Member of the Maine House of Representatives from the 27th district
- In office December 5, 2012 – August 16, 2020
- Preceded by: Jane Knapp
- Succeeded by: Kyle Bailey

Personal details
- Born: September 28, 1985 (age 40)
- Party: Democratic

= Andrew McLean (American politician) =

American politician

Andrew McLean (born September 28, 1985) is an American politician from New Hampshire. McLean, a Democrat, was elected to the Maine House of Representatives in 2012 and served four terms. He represented the 27th House District, which includes part of Gorham. Shortly before becoming term-limited in 2020, McLean resigned his seat in August 2020 after completing his Juris Doctor degree at University of Maine School of Law to take a position as a law clerk for the York County Superior Court in Maine.

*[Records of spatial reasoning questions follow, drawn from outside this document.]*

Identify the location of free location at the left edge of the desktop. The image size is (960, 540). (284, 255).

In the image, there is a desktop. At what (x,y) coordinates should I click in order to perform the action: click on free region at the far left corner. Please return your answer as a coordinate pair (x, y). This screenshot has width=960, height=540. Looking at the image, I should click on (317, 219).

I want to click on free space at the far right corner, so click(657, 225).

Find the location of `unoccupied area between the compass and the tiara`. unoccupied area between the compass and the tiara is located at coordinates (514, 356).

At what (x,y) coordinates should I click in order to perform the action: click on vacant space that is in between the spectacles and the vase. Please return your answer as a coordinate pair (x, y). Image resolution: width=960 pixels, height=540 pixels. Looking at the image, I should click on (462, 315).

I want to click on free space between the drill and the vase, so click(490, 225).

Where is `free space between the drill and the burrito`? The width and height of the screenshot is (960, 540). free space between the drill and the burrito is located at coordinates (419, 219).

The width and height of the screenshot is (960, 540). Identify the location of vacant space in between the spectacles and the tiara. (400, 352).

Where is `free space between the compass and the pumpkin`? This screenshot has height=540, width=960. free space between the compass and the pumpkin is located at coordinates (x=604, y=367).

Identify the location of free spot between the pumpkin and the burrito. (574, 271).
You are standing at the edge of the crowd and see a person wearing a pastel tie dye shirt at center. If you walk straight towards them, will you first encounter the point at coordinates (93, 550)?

He is openly gay. He was one of six openly gay members of the Maine Legislature, alongside Sen. Justin Chenette (D–Saco) and Reps. Matt Moonen (D–Portland), Ryan Fecteau (D–Biddeford), Lois Galgay Reckitt (D–South Portland) and Craig Hickman (D–Winthrop). While in the Maine Legislature, McLean chaired the Joint Standing Committee on Transportation for six years. In August 2021, McLean began work as a transportation policy specialist with CDM Smith.